# Is starch the cause of IBS? Here's how it could happen!



## tummyrumbles (Aug 14, 2005)

Most of us suspect that we have a problem digesting starch but don't understand exactly what causes this.

The link below offers a very clear description of how starch feeds an opportunistic pathogen called Klebsiella. This bacteria is implicated in Ankylosing Spondylitis, an autoimmune disease. 90% of these patients produce HLA-B27 antigen.The Klebsiella bacteria produces an enzyme that breaks down starch for digestion which mimics the HLA-B27 antigen. If you have an intolerance to grains, gluten or any other food allergen then minute amounts of the Klebsiella bacteria and its by-products might pass through the gut wall. Your body's immune system sees these particles as foreign invaders and will produce anti-bodies to attack the protein. These antibodies might then attack similar though harmless proteins as well which can lead to chronic inflammation in the gut and elsewhere.

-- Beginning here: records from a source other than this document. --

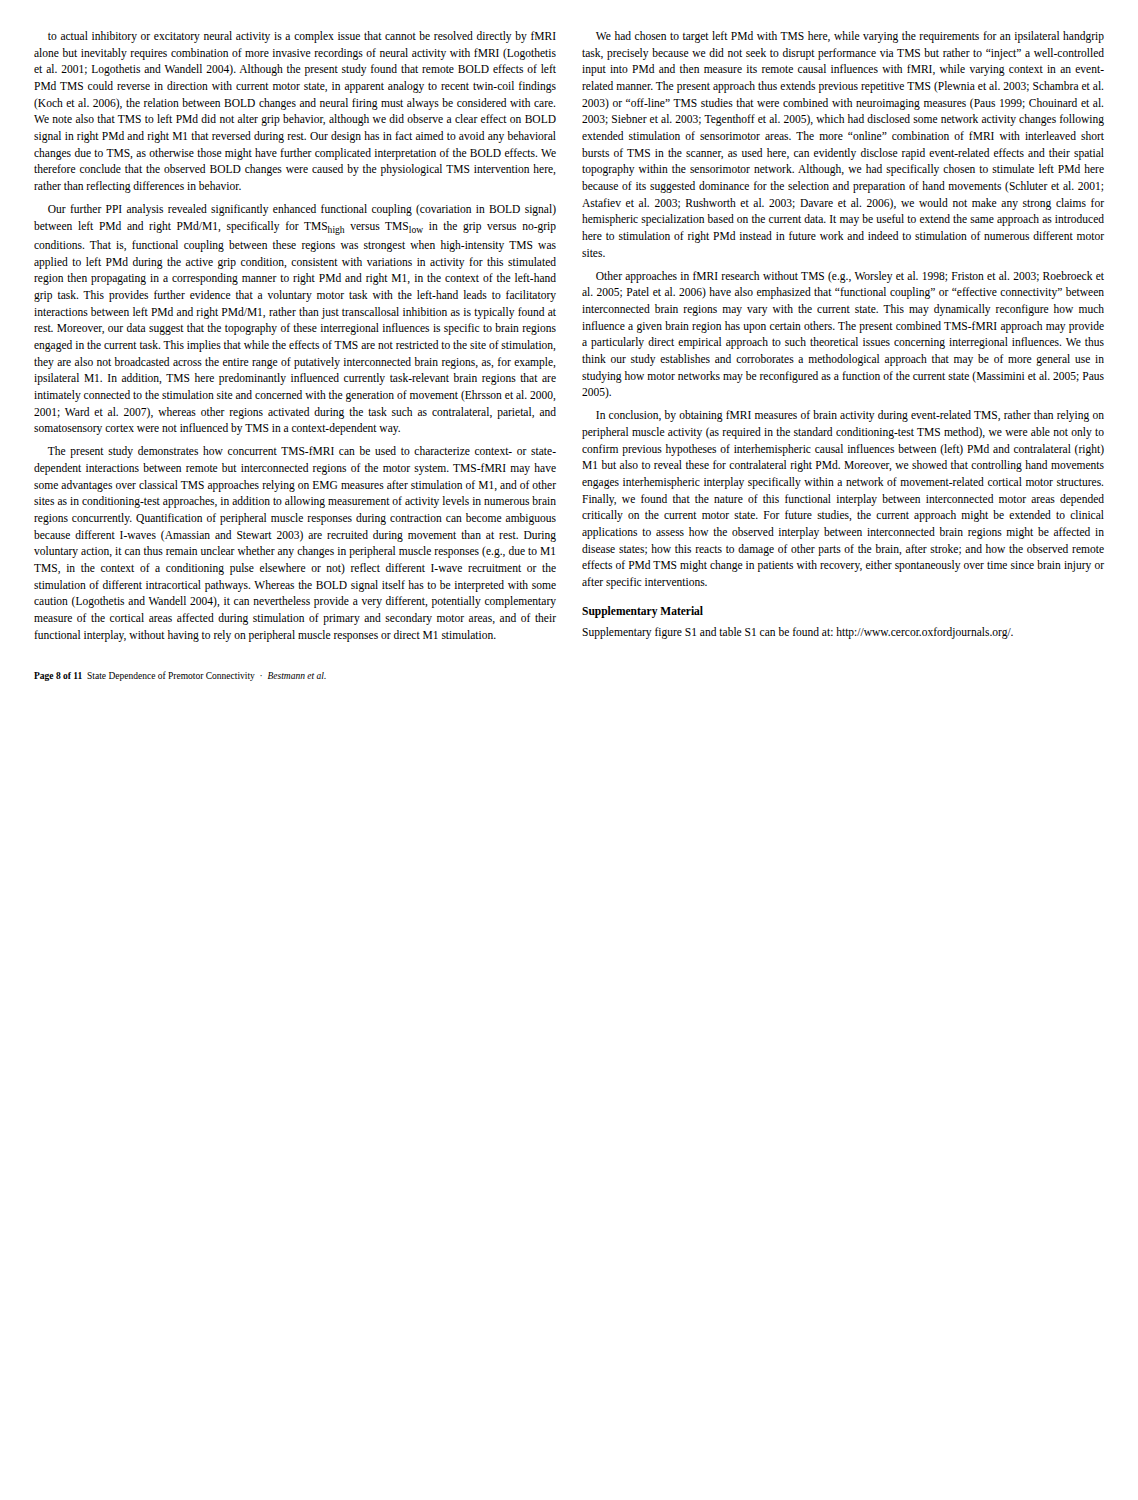to actual inhibitory or excitatory neural activity is a complex issue that cannot be resolved directly by fMRI alone but inevitably requires combination of more invasive recordings of neural activity with fMRI (Logothetis et al. 2001; Logothetis and Wandell 2004). Although the present study found that remote BOLD effects of left PMd TMS could reverse in direction with current motor state, in apparent analogy to recent twin-coil findings (Koch et al. 2006), the relation between BOLD changes and neural firing must always be considered with care. We note also that TMS to left PMd did not alter grip behavior, although we did observe a clear effect on BOLD signal in right PMd and right M1 that reversed during rest. Our design has in fact aimed to avoid any behavioral changes due to TMS, as otherwise those might have further complicated interpretation of the BOLD effects. We therefore conclude that the observed BOLD changes were caused by the physiological TMS intervention here, rather than reflecting differences in behavior.
Our further PPI analysis revealed significantly enhanced functional coupling (covariation in BOLD signal) between left PMd and right PMd/M1, specifically for TMShigh versus TMSlow in the grip versus no-grip conditions. That is, functional coupling between these regions was strongest when high-intensity TMS was applied to left PMd during the active grip condition, consistent with variations in activity for this stimulated region then propagating in a corresponding manner to right PMd and right M1, in the context of the left-hand grip task. This provides further evidence that a voluntary motor task with the left-hand leads to facilitatory interactions between left PMd and right PMd/M1, rather than just transcallosal inhibition as is typically found at rest. Moreover, our data suggest that the topography of these interregional influences is specific to brain regions engaged in the current task. This implies that while the effects of TMS are not restricted to the site of stimulation, they are also not broadcasted across the entire range of putatively interconnected brain regions, as, for example, ipsilateral M1. In addition, TMS here predominantly influenced currently task-relevant brain regions that are intimately connected to the stimulation site and concerned with the generation of movement (Ehrsson et al. 2000, 2001; Ward et al. 2007), whereas other regions activated during the task such as contralateral, parietal, and somatosensory cortex were not influenced by TMS in a context-dependent way.
The present study demonstrates how concurrent TMS-fMRI can be used to characterize context- or state-dependent interactions between remote but interconnected regions of the motor system. TMS-fMRI may have some advantages over classical TMS approaches relying on EMG measures after stimulation of M1, and of other sites as in conditioning-test approaches, in addition to allowing measurement of activity levels in numerous brain regions concurrently. Quantification of peripheral muscle responses during contraction can become ambiguous because different I-waves (Amassian and Stewart 2003) are recruited during movement than at rest. During voluntary action, it can thus remain unclear whether any changes in peripheral muscle responses (e.g., due to M1 TMS, in the context of a conditioning pulse elsewhere or not) reflect different I-wave recruitment or the stimulation of different intracortical pathways. Whereas the BOLD signal itself has to be interpreted with some caution (Logothetis and Wandell 2004), it can nevertheless provide a very different, potentially complementary measure of the cortical areas affected during stimulation of primary and secondary motor areas, and of their functional interplay, without having to rely on peripheral muscle responses or direct M1 stimulation.
We had chosen to target left PMd with TMS here, while varying the requirements for an ipsilateral handgrip task, precisely because we did not seek to disrupt performance via TMS but rather to “inject” a well-controlled input into PMd and then measure its remote causal influences with fMRI, while varying context in an event-related manner. The present approach thus extends previous repetitive TMS (Plewnia et al. 2003; Schambra et al. 2003) or “off-line” TMS studies that were combined with neuroimaging measures (Paus 1999; Chouinard et al. 2003; Siebner et al. 2003; Tegenthoff et al. 2005), which had disclosed some network activity changes following extended stimulation of sensorimotor areas. The more “online” combination of fMRI with interleaved short bursts of TMS in the scanner, as used here, can evidently disclose rapid event-related effects and their spatial topography within the sensorimotor network. Although, we had specifically chosen to stimulate left PMd here because of its suggested dominance for the selection and preparation of hand movements (Schluter et al. 2001; Astafiev et al. 2003; Rushworth et al. 2003; Davare et al. 2006), we would not make any strong claims for hemispheric specialization based on the current data. It may be useful to extend the same approach as introduced here to stimulation of right PMd instead in future work and indeed to stimulation of numerous different motor sites.
Other approaches in fMRI research without TMS (e.g., Worsley et al. 1998; Friston et al. 2003; Roebroeck et al. 2005; Patel et al. 2006) have also emphasized that “functional coupling” or “effective connectivity” between interconnected brain regions may vary with the current state. This may dynamically reconfigure how much influence a given brain region has upon certain others. The present combined TMS-fMRI approach may provide a particularly direct empirical approach to such theoretical issues concerning interregional influences. We thus think our study establishes and corroborates a methodological approach that may be of more general use in studying how motor networks may be reconfigured as a function of the current state (Massimini et al. 2005; Paus 2005).
In conclusion, by obtaining fMRI measures of brain activity during event-related TMS, rather than relying on peripheral muscle activity (as required in the standard conditioning-test TMS method), we were able not only to confirm previous hypotheses of interhemispheric causal influences between (left) PMd and contralateral (right) M1 but also to reveal these for contralateral right PMd. Moreover, we showed that controlling hand movements engages interhemispheric interplay specifically within a network of movement-related cortical motor structures. Finally, we found that the nature of this functional interplay between interconnected motor areas depended critically on the current motor state. For future studies, the current approach might be extended to clinical applications to assess how the observed interplay between interconnected brain regions might be affected in disease states; how this reacts to damage of other parts of the brain, after stroke; and how the observed remote effects of PMd TMS might change in patients with recovery, either spontaneously over time since brain injury or after specific interventions.
Supplementary Material
Supplementary figure S1 and table S1 can be found at: http://www.cercor.oxfordjournals.org/.
Page 8 of 11 State Dependence of Premotor Connectivity · Bestmann et al.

http://crohnscarnivore.blogspot.com.au/2010/06/hypothesis.html

There are strong links between Crohn's Disease, IBS and other inflammatory bowel disorders.

The Klebsiella bacteria feeds on starch. Most people with Ankylosing Spondylitis are advised to go on a low starch diet to starve the Klebsiella bacteria.

A highly refined starch diet is very inflammatory to the gut generally. Grain starches have a much higher carbohydrate density than ancestral foods. Acellular food (not made up of cells) produce inflammatory bacteria through the gastrointestinal tract. Opportunistic bacteria has maladjusted to this calorie excess and this can cause disease.

http://en.wikipedia.org/wiki/Klebsiella

The Link between Ankylosing Spondylitis, Crohn's Disease, Kelbsiella and Starch Consumption

http://www.ncbi.nlm.nih.gov/pmc/articles/PMC3678459/

Comparison with ancestral diets suggests dense acellular carbohydrates promote an inflammatory microbiota, and may be the primary dietary cause of leptin resistance and obesity

http://www.ncbi.nlm.nih.gov/pmc/articles/PMC3402009/


----------